LE PETIT RESCAPÉ
Texte de Michel Bourassa
Dans les
premières années 2000, un certain avant-midi de fin du mois
d’août amène quelques oiseaux de rivages à
Pointe-Yamachiche. En compagnie d’un observateur et photographe de la
nature, ce dernier remarque un comportement étrange d’une
espèce de chevalier, lequel semble être mal en point, ce qui nous
intrigue et tout en s’approchant de lui, demeure complètement
immobile : ça augure très mal pour ce limicole.
Tout
en se faisant chauffer par le soleil, il se laisse facilement prendre par les
mains du photographe, lequel constate son peu de vigueur, l’oiseau montrant
des signes évidents d’une maladie, d’un empoisonnement ou
encore, d’une blessure légère : à tout
événement, il a quelque chose d’anormal; alors, mon
partenaire du moment me demande de tenir le chevalier, ce afin de prendre
quelques clichés, tout en voulant savoir quelle espèce :
répondant rapidement que ça correspond à un Chevalier
solitaire, je m’aperçois, quelques minutes plus tard, que
c’est plutôt un Petit Chevalier. Après les photos, maintenant
quoi faire avec notre individu aviaire?
Nous avons
comme réflexe immédiat de le mettre en sécurité,
tout en lui permettant de se nourrir dans son élément, soit
près de l’eau, aux abords des joncs : peut-être
qu’il a une petite chance de s’en sauver, malgré
l’apparente gravité de son état de santé;
personnellement, je ne crois pas qu’il va s’en sortir, car il y a
de fortes probabilités qu’un prédateur va le repérer
et le capturer, mais ça vaut la peine d’essayer.
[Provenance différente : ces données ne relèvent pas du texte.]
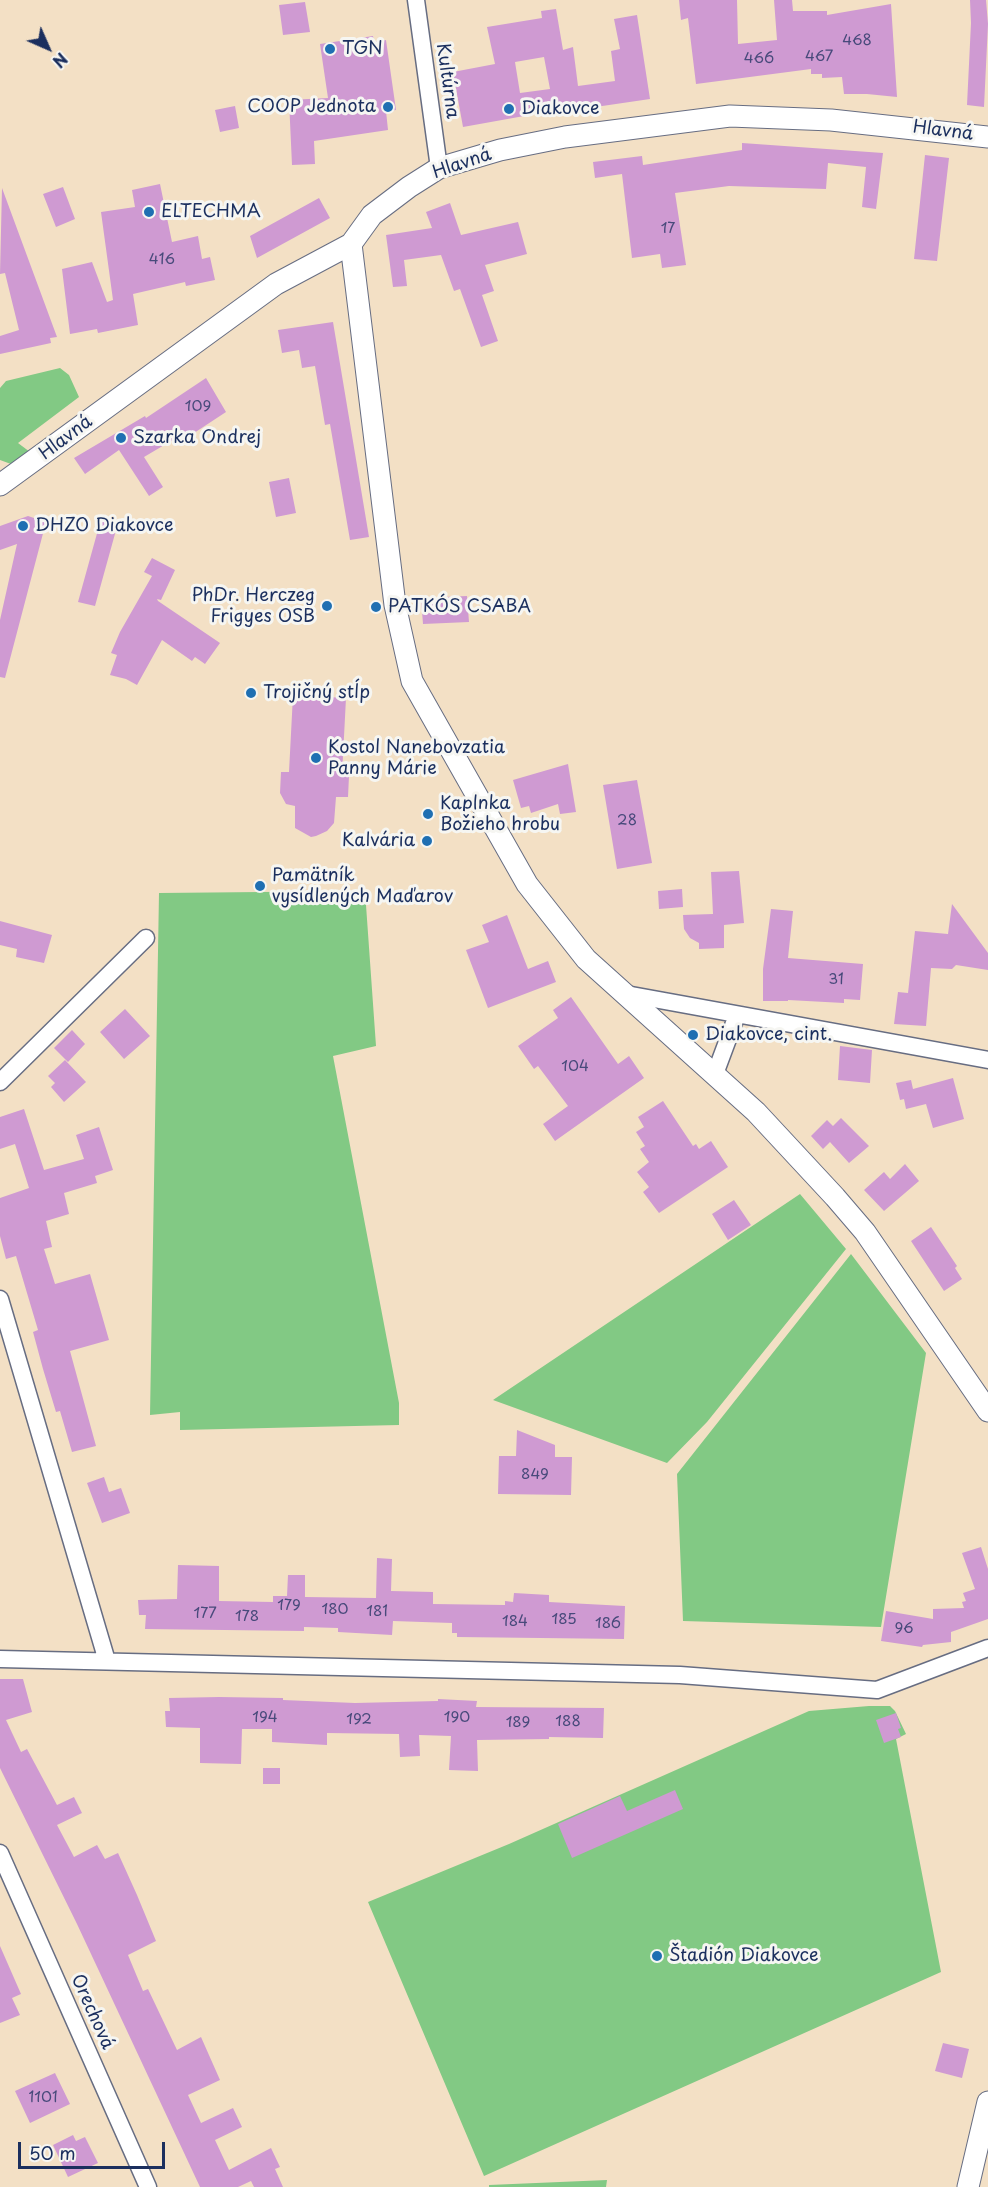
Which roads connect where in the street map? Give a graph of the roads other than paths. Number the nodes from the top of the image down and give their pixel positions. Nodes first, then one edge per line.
1 (416, 0) edge
2 (988, 137) edge
3 (440, 168) junction
4 (351, 244) junction
5 (0, 485) edge
6 (146, 938) dead end
7 (626, 994) junction
8 (737, 1015) junction
9 (988, 1060) edge
10 (715, 1074) junction
11 (0, 1082) edge
12 (0, 1299) edge
13 (988, 1411) edge
14 (988, 1648) edge
15 (0, 1659) edge
16 (107, 1661) junction
17 (0, 1853) edge
18 (988, 2102) edge
19 (148, 2187) edge
20 (968, 2187) edge

1 - 3 street, Kultúrna
2 - 3 street, Hlavná
3 - 4 street, Hlavná
4 - 5 street, Hlavná
4 - 7 street
6 - 11 street
7 - 8 street
7 - 10 street
8 - 9 street
8 - 10 street
10 - 13 street
12 - 16 street
14 - 16 street
15 - 16 street
17 - 19 street, Orechová
18 - 20 street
Le lendemain
matin, anxieux de savoir si notre spécimen est encore vivant, et surtout
dans une meilleure condition, j’arrive sur les lieux, aux joncs de la
‘’pointe’’, et je retrouve notre handicapé, en
solitaire, lequel reprend du poil de la bête, comme l’on dit, tout
en demeurant des plus méfiants près de l’eau, prêt
à continuellement se cacher dans les herbes denses; je ne suis pas
encore rassuré de son éventuel succès de survie.
La troisième
journée va apporter une bonne nouvelle, car dès mon
arrivée, je vois le Petit Chevalier se sentir beaucoup mieux et se
rapprocher des autres Petits Chevaliers, ainsi que des Grands Chevaliers,
lesquels sont regroupés; notre chevalier est maintenant plus à
l’aise : je suis presque certain qu’il va survivre. Le
lendemain du troisième jour va confirmer cette réussite
anticipée en le voyant parmi les autres chevaliers, ayant pris la
précaution d’avoir compté le nombre de ceux-ci lors des
jours précédents, ne sachant même plus où notre
petit rescapé est rendu parmi les Petits Chevaliers : nous avons
une certaine fierté devant le sauvetage de ce Petit Chevalier, lequel
semblait condamné, de prime abord, et cette aventure particulière
va toujours être considérée comme un très beau
souvenir aviaire.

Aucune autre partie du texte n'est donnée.